WHAT NEEDS TO BE DONE |
For the entries that follow, count the lines containing the string "Runs" and write only the number.

SOURCE DATA |
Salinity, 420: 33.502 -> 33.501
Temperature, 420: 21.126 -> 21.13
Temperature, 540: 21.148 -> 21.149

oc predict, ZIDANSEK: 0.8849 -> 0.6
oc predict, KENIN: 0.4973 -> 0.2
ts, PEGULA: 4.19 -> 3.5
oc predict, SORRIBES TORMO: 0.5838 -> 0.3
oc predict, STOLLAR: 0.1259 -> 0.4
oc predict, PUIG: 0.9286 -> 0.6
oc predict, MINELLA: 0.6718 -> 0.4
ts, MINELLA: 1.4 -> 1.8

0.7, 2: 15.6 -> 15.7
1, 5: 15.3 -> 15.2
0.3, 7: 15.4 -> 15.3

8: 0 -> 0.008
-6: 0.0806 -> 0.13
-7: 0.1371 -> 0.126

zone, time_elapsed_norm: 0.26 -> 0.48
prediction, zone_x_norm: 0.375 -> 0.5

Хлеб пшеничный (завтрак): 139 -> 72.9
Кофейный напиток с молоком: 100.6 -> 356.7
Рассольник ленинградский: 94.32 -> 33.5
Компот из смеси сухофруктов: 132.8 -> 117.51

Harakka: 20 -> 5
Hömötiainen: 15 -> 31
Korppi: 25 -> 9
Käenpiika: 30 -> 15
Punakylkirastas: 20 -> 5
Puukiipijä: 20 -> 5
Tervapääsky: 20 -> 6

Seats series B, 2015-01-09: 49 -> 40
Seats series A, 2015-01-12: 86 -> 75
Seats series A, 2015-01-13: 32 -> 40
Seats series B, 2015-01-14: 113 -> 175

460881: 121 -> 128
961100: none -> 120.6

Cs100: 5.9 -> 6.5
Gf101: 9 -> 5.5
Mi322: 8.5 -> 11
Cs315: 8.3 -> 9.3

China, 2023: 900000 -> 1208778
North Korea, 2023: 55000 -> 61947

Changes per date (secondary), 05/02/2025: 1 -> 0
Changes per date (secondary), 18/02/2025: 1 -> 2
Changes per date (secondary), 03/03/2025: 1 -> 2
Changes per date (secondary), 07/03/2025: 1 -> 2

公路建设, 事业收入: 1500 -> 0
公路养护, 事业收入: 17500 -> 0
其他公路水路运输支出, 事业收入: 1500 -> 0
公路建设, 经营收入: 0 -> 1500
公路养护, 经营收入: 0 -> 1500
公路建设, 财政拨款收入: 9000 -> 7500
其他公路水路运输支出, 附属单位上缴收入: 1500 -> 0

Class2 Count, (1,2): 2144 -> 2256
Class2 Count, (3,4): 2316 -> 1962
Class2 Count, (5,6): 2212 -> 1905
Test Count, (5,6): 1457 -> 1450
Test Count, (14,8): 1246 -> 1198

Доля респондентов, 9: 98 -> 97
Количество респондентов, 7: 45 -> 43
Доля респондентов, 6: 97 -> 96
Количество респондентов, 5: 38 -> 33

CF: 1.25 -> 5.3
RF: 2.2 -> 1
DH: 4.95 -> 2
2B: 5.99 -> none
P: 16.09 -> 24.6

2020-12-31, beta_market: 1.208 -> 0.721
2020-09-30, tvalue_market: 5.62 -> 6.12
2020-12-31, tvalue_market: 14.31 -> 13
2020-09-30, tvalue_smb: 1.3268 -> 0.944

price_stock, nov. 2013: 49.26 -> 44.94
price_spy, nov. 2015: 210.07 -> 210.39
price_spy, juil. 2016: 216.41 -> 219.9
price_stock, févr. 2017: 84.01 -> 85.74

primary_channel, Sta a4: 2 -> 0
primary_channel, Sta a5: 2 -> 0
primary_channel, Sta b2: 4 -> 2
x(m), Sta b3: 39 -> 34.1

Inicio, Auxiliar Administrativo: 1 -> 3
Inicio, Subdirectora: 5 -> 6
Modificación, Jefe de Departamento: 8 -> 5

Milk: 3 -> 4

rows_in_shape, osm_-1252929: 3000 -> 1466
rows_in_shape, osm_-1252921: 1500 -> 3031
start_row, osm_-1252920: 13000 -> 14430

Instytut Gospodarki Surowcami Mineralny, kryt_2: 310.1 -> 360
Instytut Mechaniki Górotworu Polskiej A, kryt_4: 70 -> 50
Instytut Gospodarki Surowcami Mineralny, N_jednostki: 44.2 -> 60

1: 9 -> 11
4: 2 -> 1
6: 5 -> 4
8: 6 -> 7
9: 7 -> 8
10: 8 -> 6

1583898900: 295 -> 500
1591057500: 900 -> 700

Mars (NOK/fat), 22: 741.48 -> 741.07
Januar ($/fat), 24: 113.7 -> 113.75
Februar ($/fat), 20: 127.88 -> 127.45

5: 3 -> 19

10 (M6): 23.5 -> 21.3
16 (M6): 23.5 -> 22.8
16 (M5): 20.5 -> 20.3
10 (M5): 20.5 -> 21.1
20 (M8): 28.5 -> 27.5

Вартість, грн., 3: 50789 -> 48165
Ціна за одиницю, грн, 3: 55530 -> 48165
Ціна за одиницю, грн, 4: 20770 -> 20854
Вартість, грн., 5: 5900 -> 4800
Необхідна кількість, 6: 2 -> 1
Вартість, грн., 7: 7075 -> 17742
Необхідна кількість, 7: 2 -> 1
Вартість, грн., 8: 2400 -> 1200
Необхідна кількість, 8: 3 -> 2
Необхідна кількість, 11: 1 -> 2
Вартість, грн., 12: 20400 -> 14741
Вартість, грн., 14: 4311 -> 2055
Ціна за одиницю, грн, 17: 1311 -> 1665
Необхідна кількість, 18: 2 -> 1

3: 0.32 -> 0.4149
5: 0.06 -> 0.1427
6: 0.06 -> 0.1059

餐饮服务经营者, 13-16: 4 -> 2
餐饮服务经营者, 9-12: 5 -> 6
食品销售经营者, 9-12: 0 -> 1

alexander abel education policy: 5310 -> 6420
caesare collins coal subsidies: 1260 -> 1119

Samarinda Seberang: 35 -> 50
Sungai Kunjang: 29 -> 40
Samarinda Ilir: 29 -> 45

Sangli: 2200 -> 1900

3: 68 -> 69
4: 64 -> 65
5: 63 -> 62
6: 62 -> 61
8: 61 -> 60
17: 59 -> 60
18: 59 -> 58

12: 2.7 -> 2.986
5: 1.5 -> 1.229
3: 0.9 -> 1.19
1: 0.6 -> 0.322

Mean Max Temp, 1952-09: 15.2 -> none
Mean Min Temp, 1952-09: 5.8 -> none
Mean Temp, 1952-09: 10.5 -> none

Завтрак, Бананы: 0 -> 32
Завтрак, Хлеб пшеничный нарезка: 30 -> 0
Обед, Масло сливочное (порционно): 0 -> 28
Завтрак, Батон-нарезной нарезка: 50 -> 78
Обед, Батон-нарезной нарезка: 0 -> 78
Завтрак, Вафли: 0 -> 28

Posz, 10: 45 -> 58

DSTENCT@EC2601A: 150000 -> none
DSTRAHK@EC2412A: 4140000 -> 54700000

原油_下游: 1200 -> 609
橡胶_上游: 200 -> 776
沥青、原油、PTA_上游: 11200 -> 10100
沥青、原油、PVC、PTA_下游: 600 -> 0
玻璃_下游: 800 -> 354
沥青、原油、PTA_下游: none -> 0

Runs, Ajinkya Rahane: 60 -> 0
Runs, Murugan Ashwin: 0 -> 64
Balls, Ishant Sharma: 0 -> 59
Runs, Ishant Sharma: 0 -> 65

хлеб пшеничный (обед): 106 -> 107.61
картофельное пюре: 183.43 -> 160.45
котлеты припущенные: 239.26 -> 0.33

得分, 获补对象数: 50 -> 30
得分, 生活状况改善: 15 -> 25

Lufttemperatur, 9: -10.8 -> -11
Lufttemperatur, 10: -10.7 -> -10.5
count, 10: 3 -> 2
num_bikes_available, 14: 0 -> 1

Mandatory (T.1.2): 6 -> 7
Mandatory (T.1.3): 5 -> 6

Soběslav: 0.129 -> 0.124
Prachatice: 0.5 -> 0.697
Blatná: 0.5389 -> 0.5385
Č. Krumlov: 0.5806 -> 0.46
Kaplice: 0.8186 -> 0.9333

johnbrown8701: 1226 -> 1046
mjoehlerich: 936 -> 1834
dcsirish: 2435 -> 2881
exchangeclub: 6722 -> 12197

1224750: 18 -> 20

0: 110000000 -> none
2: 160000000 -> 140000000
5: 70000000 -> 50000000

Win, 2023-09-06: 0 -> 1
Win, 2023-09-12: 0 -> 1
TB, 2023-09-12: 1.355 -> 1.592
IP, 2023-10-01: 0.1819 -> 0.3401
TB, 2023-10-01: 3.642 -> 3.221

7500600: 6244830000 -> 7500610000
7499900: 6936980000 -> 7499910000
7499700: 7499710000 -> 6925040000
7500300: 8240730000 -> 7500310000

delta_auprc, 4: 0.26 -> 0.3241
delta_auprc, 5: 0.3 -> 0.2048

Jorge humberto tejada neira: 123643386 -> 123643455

ANSWER |
3